Immunogenicity and safety of a quadrivalent inactivated influenza vaccine in children 6–59 months of age: A phase 3, randomized, noninferiority study

• Published in: Vaccine Vol. 37; no. 2; pp. 343 - 351
• Main Authors: Statler, Victoria A., Albano, Frank R., Airey, Jolanta, Sawlwin, Daphne C., Graves Jones, Alison, Matassa, Vince, Heijnen, Esther, Edelman, Jonathan, Marshall, Gary S.
• Format: Journal Article
• Language: English
• Published: Netherlands Elsevier Ltd 07.01.2019; Elsevier Limited
• Subjects: Age; Children; Convulsions; Fever; Hemagglutination inhibition; Immunogenicity; Inactivated influenza vaccine; Influenza; Licenses; Lipids; Northern Hemisphere; Paediatrics; Population; Quadrivalent influenza vaccine; Randomization; Safety; Seasons; Seroconversion; Southern Hemisphere; Vaccines; Virions; United States > US; HI; FDA; SCR; DSMB; YAM; S-IIV4; GMFI; S-IIV3; SD; CBER; eDiary; Inactivated influenza vaccine; Safety; Paediatrics; US; AE; CI; GMT; VIC; Immunogenicity; SAE; C-IIV4; FAS; HA; Quadrivalent influenza vaccine
• ISSN: 0264-410X; 1873-2518
• DOI: 10.1016/j.vaccine.2018.07.036

In the Southern Hemisphere 2010 influenza season, Seqirus’ split-virion, trivalent inactivated influenza vaccine was associated with increased reports of fevers and febrile reactions in young children. A staged clinical development program of a quadrivalent vaccine (Seqirus IIV4 [S-IIV4]; Afluria® Quadrivalent/Afluria Quad™/Afluria Tetra™), wherein each vaccine strain is split using a higher detergent concentration to reduce lipid content (considered the cause of the increased fevers and febrile reactions), is now complete. Children aged 6–59 months were randomized 3:1 and stratified by age (6–35 months/36–59 months) to receive S-IIV4 (n = 1684) or a United States (US)-licensed comparator IIV4 (C-IIV4; Fluzone® Quadrivalent; n = 563) during the Northern Hemisphere 2016–2017 influenza season. The primary objective was to demonstrate noninferior immunogenicity of S-IIV4 versus C-IIV4. Immunogenicity was assessed by hemagglutination inhibition (baseline, 28 days postvaccination). Solicited, unsolicited, and serious adverse events were assessed for 7, 28, and 180 days postvaccination, respectively. S-IIV4 met the immunogenicity criteria for noninferiority.

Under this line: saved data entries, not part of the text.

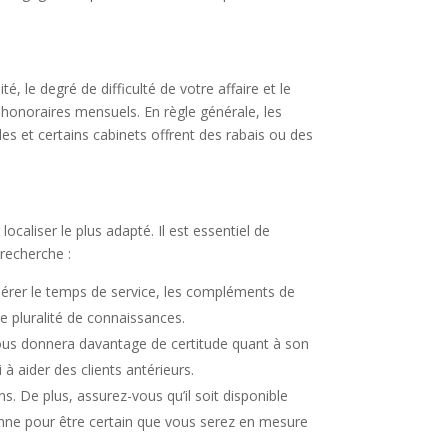
, le degré de difficulté de votre affaire et le
s honoraires mensuels. En règle générale, les
les et certains cabinets offrent des rabais ou des
ocaliser le plus adapté. Il est essentiel de
 recherche :
idérer le temps de service, les compléments de
ne pluralité de connaissances.
vous donnera davantage de certitude quant à son
à aider des clients antérieurs.
. De plus, assurez-vous qu’il soit disponible
onne pour être certain que vous serez en mesure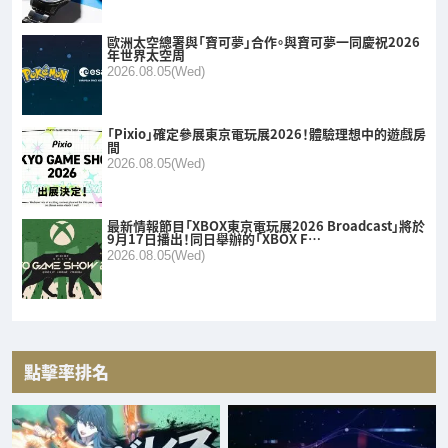
歐洲太空總署與「寶可夢」合作。與寶可夢一同慶祝2026
年世界太空周
2026.08.05(Wed)
「Pixio」確定參展東京電玩展2026！體驗理想中的遊戲房
間
2026.08.05(Wed)
最新情報節目「XBOX東京電玩展2026 Broadcast」將於
9月17日播出！同日舉辦的「XBOX F…
2026.08.05(Wed)
點擊率排名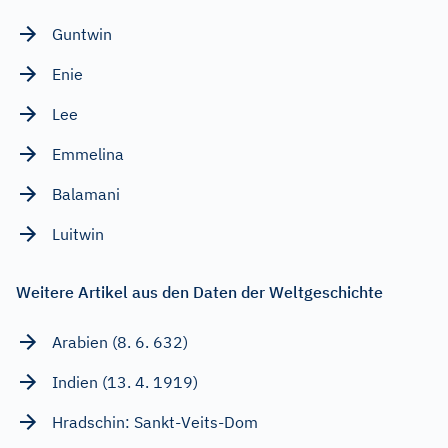
Guntwin
Enie
Lee
Emmelina
Balamani
Luitwin
Weitere Artikel aus den Daten der Weltgeschichte
Arabien (8. 6. 632)
Indien (13. 4. 1919)
Hradschin: Sankt-Veits-Dom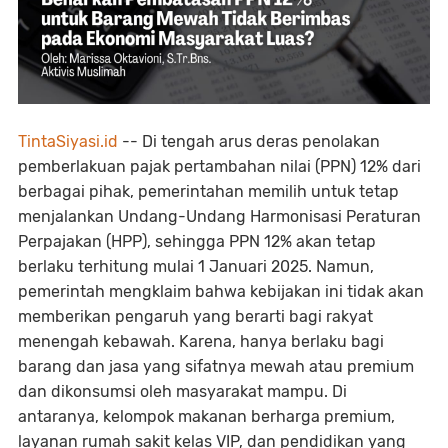
TintaSiyasi.id
-- Di tengah arus deras penolakan
pemberlakuan pajak pertambahan nilai (PPN) 12% dari
berbagai pihak, pemerintahan memilih untuk tetap
menjalankan Undang-Undang Harmonisasi Peraturan
Perpajakan (HPP), sehingga PPN 12% akan tetap
berlaku terhitung mulai 1 Januari 2025. Namun,
pemerintah mengklaim bahwa kebijakan ini tidak akan
memberikan pengaruh yang berarti bagi rakyat
menengah kebawah. Karena, hanya berlaku bagi
barang dan jasa yang sifatnya mewah atau premium
dan dikonsumsi oleh masyarakat mampu. Di
antaranya, kelompok makanan berharga premium,
layanan rumah sakit kelas VIP, dan pendidikan yang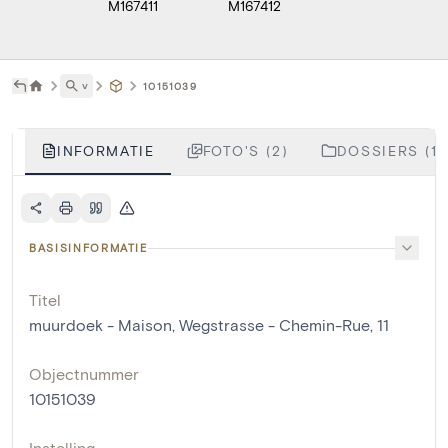
M167411
M167412
˅
10151039
INFORMATIE
FOTO'S (2)
DOSSIERS (1)
BASISINFORMATIE
Titel
muurdoek - Maison, Wegstrasse - Chemin-Rue, 11
Objectnummer
10151039
Instelling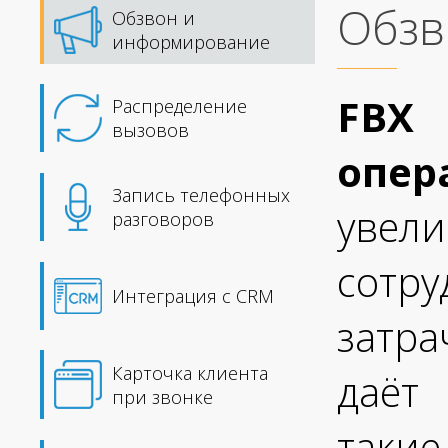
Обзв
Обзвон и
информирование
FBX
Распределение
вызовов
опер
Запись телефонных
увел
разговоров
сот
Интеграция с CRM
затр
Карточка клиента
даёт
при звонке
таки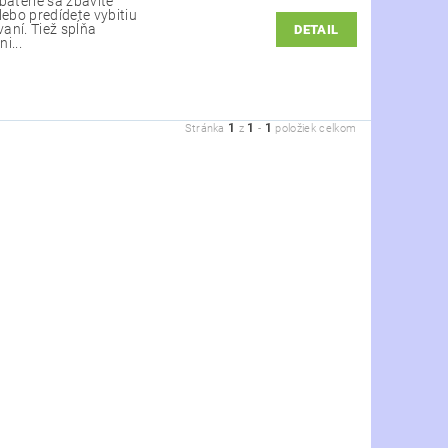
atérie sa zbavíte
lebo predídete vybitiu
vaní. Tiež spĺňa
DETAIL
i...
1
1
1
Stránka
z
-
položiek celkom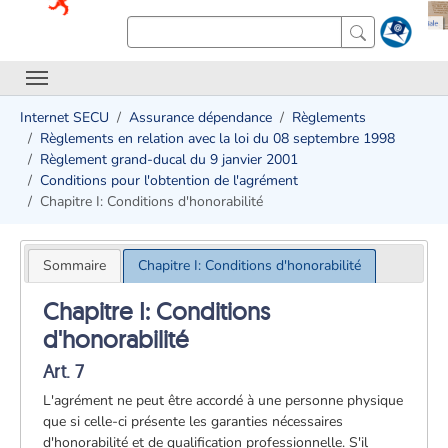
Internet SECU
Assurance dépendance
Règlements
Règlements en relation avec la loi du 08 septembre 1998
Règlement grand-ducal du 9 janvier 2001
Conditions pour l'obtention de l'agrément
Chapitre I: Conditions d'honorabilité
Sommaire
Chapitre I: Conditions d'honorabilité
Chapitre I: Conditions
d'honorabilité
Art. 7
L'agrément ne peut être accordé à une personne physique
que si celle-ci présente les garanties nécessaires
d'honorabilité et de qualification professionnelle. S'il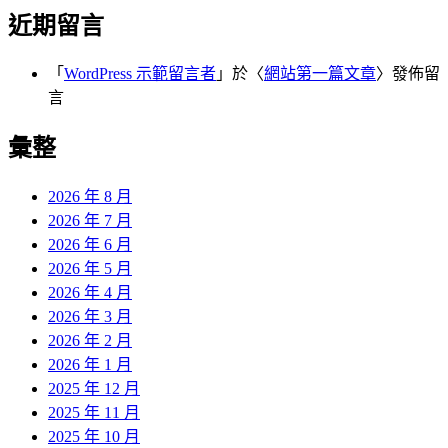
近期留言
「
WordPress 示範留言者
」於〈
網站第一篇文章
〉發佈留
言
彙整
2026 年 8 月
2026 年 7 月
2026 年 6 月
2026 年 5 月
2026 年 4 月
2026 年 3 月
2026 年 2 月
2026 年 1 月
2025 年 12 月
2025 年 11 月
2025 年 10 月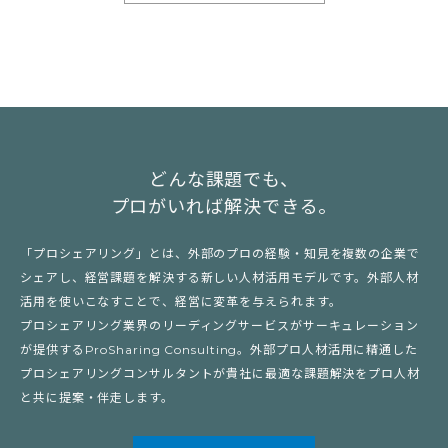
どんな課題でも、
プロがいれば解決できる。
「プロシェアリング」とは、外部のプロの経験・知見を複数の企業で
シェアし、経営課題を解決する新しい人材活用モデルです。外部人材
活用を使いこなすことで、経営に変革を与えられます。
プロシェアリング業界のリーディングサービスがサーキュレーション
が提供するProSharing Consulting。外部プロ人材活用に精通した
プロシェアリングコンサルタントが貴社に最適な課題解決をプロ人材
と共に提案・伴走します。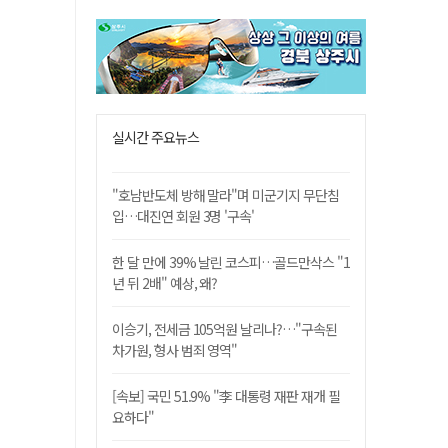
실시간 주요뉴스
"호남반도체 방해 말라"며 미군기지 무단침
입…대진연 회원 3명 '구속'
한 달 만에 39% 날린 코스피…골드만삭스 "1
년 뒤 2배" 예상, 왜?
이승기, 전세금 105억원 날리나?…"구속된
차가원, 형사 범죄 영역"
[속보] 국민 51.9% "李 대통령 재판 재개 필
요하다"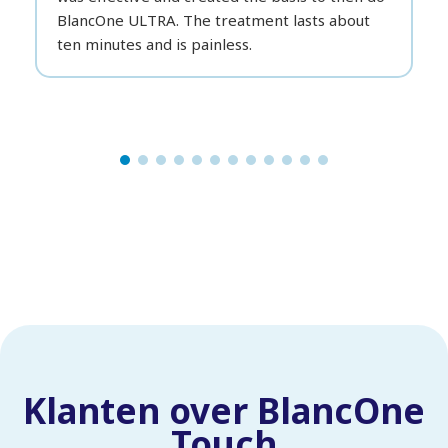
BlancOne ULTRA. The treatment lasts about
ten minutes and is painless.
Klanten over BlancOne
Touch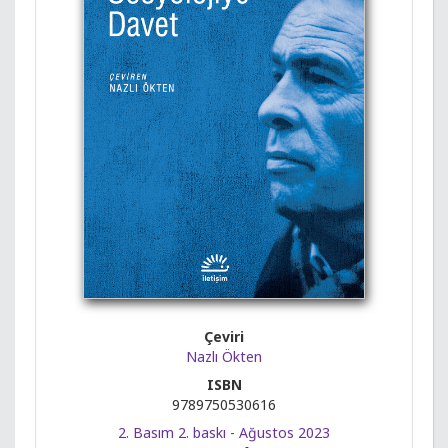
Çeviri
Nazlı Ökten
ISBN
9789750530616
2. Basım 2. baskı - Ağustos 2023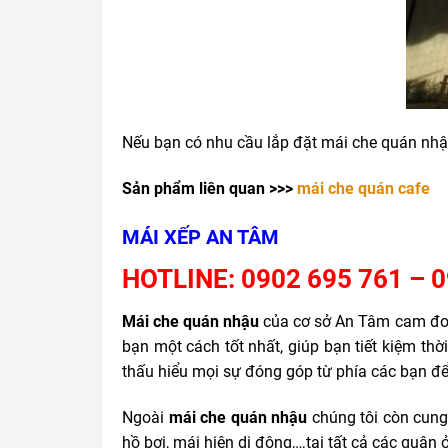
Nếu bạn có nhu cầu lắp đặt mái che quán nhậu
Sản phẩm liên quan >>>
mái che quán cafe
MÁI XẾP AN TÂM
HOTLINE: 0902 695 761 – 
Mái che quán nhậu
của cơ sở An Tâm cam đoan
bạn một cách tốt nhất, giúp bạn tiết kiệm th
thấu hiểu mọi sự đóng góp từ phía các bạn để
Ngoài
mái che quán nhậu
chúng tôi còn cung
hồ bơi, mái hiên di động,…tại tất cả các quận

Adjusted geometric mean titer ratios (C-IIV4/S-IIV4) for the A/H1N1, A/H3N2, B/Yamagata, and B/Victoria strains were 0.79 (95% CI: 0.72, 0.88), 1.27 (1.15, 1.42), 1.12 (1.01, 1.24), and 0.97 (0.86, 1.09), respectively. Corresponding values for differences in seroconversion rates (C-IIV4 minus S-IIV4) were −10.3 (−15.4, −5.1), 2.6 (−2.5, 7.8), 3.1 (−2.1, 8.2), and 0.9 (−4.2, 6.1). Solicited, unsolicited, and serious adverse events were similar between vaccines in both age cohorts, apart from fever. Fever rates were lower with S-IIV4 (5.8%) than C-IIV4 (8.4%), with no febrile convulsions reported with either vaccine during the 7 days postvaccination. S-IIV4, manufactured with a higher detergent concentration, demonstrated noninferior immunogenicity to the US-licensed C-IIV4, with similar postvaccination safety and tolerability, in children aged 6–59 months. This completes the program demonstrating the immunogenicity and safety of S-IIV4 in participants aged 6 months and older. Seqirus Pty Ltd; ClinicalTrials.gov identifier:NCT02914275.